--- Extrait du document ---
Je décide alors de suivre une formation sur le trouble de personnalité borderline (TPB) mais on m'explique que Britanie est encore trop jeune pour pouvoir avoir ce type de diagnostic. Pour la première fois, j'entends parler d'autisme... Je poursuis mes recherches sur l'origine de ses troubles, son mal-être et ses comportement atypiques, réclamant maintes hospitalisations. Je suis alors signalée au titre d'une Information préoccupante (IP) par le CHU ; on m'accuse de rechercher des médecins complaisants pour obtenir des diagnostics de handicap. Pour ma fille... mais aussi pour mes autres enfants -je précise qu'à ce jour mes cinq enfants sont diagnostiqués et bilantés TSA (troubles du spectre de l'autisme) et/ou TDAH (trouble déficitaire de l'attention), tout comme moi-. Terrain génétique probable en cours de recherche !
Fin 2020, notre neuropédiatre nous recommande un psychiatre qui posera enfin le diagnostic d'autisme, complété par des bilans auprès d'un psychologue référencé dans le TAMIS (Annuaire de ressources autisme en Ile-de-France). Mais, à ce moment-là, alors que je tente d'empêcher Britanie de répondre à des sollicitations de pédocriminels sur les réseaux sociaux, elle se met en colère et disparaît. Je suis soutenue dans mes recherches par un collectif, le « C16 - Alerte disparition personne handicapée dépendante et vulnérable », puis par l'association fondatrice « 1 pour tous, tous pour l'autisme » (article en lien ci-dessous), qui m'accompagne depuis dans toutes mes démarches, tout en tentant de former et sensibiliser les différents intervenants parfois hostiles par méconnaissance de ce handicap.
Toutes les plaintes classées sans suite
Enfin retrouvée, ma fille est placée par l'ASE (Aide sociale à l'enfance). Les protocoles de soins et les courriers du psychiatre pour la stabiliser dans un hôpital formé à l'autisme ne sont pas respectés. L'ASE va jusqu'à interrompre ses traitements, remet en cause son diagnostic et refuse dans un premier temps le rendez-vous pris en amont pour faire les bilans programmés. Britanie, ainsi qu'une camarade de treize ans, est violée lors du placement dans le foyer où elle est hébergée. La police refuse de suivre le protocole (kit de viol, test de grossesse, HIV, MST), estimant qu'à quinze ans elle est majeure sexuellement, sans jamais tenir compte du fait qu'elle est autiste, avec par ailleurs une légère déficience intellectuelle.
---
**Actions à mener:**
1/ D'après l'extrait du document, qui a posé le diagnostic d'autisme de Britanie fin 2020 ?
2/ Reformulez sous forme de liste plus brève le paragraphe de l'extrait du document qui commence par « Enfin retrouvée, ma fille », en conservant ses faits principaux.
3/ Transcrivez tout le passage de l'extrait du document, de « Toutes les plaintes » jusqu'à « légère déficience intellectuelle. ».
Les items forment un matériau distinct de l'extrait du document.
--- Données extraites ---
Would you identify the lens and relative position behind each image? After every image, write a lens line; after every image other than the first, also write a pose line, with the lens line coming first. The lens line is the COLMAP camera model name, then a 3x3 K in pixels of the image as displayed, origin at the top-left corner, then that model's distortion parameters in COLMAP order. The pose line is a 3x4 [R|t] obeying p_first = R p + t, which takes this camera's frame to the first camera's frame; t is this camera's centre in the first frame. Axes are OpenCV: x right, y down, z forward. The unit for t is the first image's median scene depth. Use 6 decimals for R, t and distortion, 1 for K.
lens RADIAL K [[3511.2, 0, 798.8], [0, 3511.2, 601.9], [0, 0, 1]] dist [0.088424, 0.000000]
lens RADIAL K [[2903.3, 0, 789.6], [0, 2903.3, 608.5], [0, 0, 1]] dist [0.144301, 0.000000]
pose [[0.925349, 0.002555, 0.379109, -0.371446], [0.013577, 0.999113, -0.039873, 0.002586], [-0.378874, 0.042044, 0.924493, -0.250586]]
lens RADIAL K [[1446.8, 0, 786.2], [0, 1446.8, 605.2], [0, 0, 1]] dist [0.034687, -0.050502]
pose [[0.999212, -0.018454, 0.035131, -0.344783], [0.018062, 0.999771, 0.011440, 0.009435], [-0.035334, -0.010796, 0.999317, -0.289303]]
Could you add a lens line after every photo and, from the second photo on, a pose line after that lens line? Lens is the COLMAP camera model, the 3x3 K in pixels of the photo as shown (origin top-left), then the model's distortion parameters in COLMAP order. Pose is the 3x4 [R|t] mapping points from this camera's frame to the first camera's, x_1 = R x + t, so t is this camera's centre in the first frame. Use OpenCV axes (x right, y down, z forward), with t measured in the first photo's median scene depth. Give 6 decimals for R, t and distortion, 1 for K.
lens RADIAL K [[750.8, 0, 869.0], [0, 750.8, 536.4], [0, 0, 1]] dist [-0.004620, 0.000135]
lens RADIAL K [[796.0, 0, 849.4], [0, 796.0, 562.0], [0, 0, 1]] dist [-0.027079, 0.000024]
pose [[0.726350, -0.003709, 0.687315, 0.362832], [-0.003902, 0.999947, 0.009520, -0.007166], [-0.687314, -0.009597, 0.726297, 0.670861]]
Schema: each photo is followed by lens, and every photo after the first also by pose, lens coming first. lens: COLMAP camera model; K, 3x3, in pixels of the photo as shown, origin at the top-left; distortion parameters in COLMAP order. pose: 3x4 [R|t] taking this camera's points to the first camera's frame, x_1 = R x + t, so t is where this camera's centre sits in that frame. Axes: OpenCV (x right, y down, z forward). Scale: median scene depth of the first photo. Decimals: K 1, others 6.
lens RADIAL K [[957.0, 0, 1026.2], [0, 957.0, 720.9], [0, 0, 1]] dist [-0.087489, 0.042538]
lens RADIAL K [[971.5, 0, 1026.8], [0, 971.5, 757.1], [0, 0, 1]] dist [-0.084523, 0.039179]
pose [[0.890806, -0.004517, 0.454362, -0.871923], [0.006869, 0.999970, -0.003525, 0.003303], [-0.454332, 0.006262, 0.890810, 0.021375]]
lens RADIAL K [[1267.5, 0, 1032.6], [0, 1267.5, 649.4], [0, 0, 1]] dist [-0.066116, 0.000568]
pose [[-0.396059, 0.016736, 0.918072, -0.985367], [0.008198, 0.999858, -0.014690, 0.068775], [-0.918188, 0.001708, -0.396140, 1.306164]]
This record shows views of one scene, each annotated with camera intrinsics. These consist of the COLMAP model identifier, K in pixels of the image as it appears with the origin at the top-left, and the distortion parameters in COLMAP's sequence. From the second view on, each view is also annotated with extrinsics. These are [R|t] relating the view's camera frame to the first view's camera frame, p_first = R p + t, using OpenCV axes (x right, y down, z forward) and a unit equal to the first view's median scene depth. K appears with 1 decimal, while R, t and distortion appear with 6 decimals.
---
**Réponses attendues:**
1/ Un psychiatre recommandé par leur neuropédiatre.

2/
- Une fois retrouvée, Britanie est placée par l'ASE (Aide sociale à l'enfance).
- Les protocoles de soins et les courriers du psychiatre ne sont pas respectés. Ces courriers visaient à la stabiliser dans un hôpital formé à l'autisme.
- L'ASE interrompt ses traitements et remet en cause son diagnostic. Elle refuse d'abord le rendez-vous prévu pour les bilans.
- Britanie et une camarade de treize ans sont violées dans le foyer où elle est hébergée.
- La police refuse de suivre le protocole (kit de viol, test de grossesse, HIV, MST). Elle estime qu'à quinze ans Britanie est majeure sexuellement, sans tenir compte de son autisme ni de sa légère déficience intellectuelle.

3/
Toutes les plaintes classées sans suite
Enfin retrouvée, ma fille est placée par l'ASE (Aide sociale à l'enfance). Les protocoles de soins et les courriers du psychiatre pour la stabiliser dans un hôpital formé à l'autisme ne sont pas respectés. L'ASE va jusqu'à interrompre ses traitements, remet en cause son diagnostic et refuse dans un premier temps le rendez-vous pris en amont pour faire les bilans programmés. Britanie, ainsi qu'une camarade de treize ans, est violée lors du placement dans le foyer où elle est hébergée. La police refuse de suivre le protocole (kit de viol, test de grossesse, HIV, MST), estimant qu'à quinze ans elle est majeure sexuellement, sans jamais tenir compte du fait qu'elle est autiste, avec par ailleurs une légère déficience intellectuelle.